■ AIM OF THE EXERCISE ■
Print, unchanged, the line containing "pinky pip: (578, 407)" along with all lines that follow it to the end of the listing.

■ INPUT DATA ■
- - - -
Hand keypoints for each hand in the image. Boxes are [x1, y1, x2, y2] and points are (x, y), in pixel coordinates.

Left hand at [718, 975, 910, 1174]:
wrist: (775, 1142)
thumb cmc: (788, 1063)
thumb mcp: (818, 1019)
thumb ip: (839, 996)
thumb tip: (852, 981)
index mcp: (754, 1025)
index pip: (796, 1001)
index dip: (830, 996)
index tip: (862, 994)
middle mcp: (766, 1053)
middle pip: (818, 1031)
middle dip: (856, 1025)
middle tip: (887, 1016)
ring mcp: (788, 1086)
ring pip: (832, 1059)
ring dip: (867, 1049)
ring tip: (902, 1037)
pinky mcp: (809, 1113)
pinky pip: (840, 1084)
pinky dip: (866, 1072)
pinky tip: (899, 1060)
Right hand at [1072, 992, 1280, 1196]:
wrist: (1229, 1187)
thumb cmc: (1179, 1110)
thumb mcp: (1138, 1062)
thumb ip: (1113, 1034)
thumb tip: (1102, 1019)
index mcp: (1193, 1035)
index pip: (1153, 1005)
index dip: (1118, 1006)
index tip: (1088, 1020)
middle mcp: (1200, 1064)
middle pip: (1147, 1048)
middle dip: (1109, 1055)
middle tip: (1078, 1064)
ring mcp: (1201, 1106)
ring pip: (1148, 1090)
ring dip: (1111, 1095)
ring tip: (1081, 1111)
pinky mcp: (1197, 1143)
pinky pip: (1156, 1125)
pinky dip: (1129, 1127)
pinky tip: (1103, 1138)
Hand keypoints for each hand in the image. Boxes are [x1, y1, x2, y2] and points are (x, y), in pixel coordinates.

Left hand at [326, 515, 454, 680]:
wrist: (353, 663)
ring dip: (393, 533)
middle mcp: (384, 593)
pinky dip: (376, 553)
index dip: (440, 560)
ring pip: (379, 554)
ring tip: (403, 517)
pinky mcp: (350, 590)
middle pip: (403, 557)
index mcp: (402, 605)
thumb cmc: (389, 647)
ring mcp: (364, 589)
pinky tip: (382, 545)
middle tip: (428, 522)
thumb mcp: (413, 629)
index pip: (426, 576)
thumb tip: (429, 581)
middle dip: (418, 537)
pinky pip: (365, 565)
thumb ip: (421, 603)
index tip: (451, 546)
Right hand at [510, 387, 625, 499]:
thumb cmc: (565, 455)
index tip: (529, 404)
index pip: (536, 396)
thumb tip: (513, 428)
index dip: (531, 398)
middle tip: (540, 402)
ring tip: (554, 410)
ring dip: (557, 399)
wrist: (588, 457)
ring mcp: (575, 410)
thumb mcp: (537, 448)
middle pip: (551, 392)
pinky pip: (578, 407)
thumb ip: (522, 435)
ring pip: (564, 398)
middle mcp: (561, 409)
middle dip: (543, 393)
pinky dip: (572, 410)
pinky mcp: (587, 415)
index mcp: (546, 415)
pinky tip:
- - - -
■ RESULT ■
pinky pip: (578, 407)
thumb ip: (522, 435)
ring pip: (564, 398)
middle mcp: (561, 409)
middle dip: (543, 393)
pinky dip: (572, 410)
pinky mcp: (587, 415)
index mcp: (546, 415)
pinky tip:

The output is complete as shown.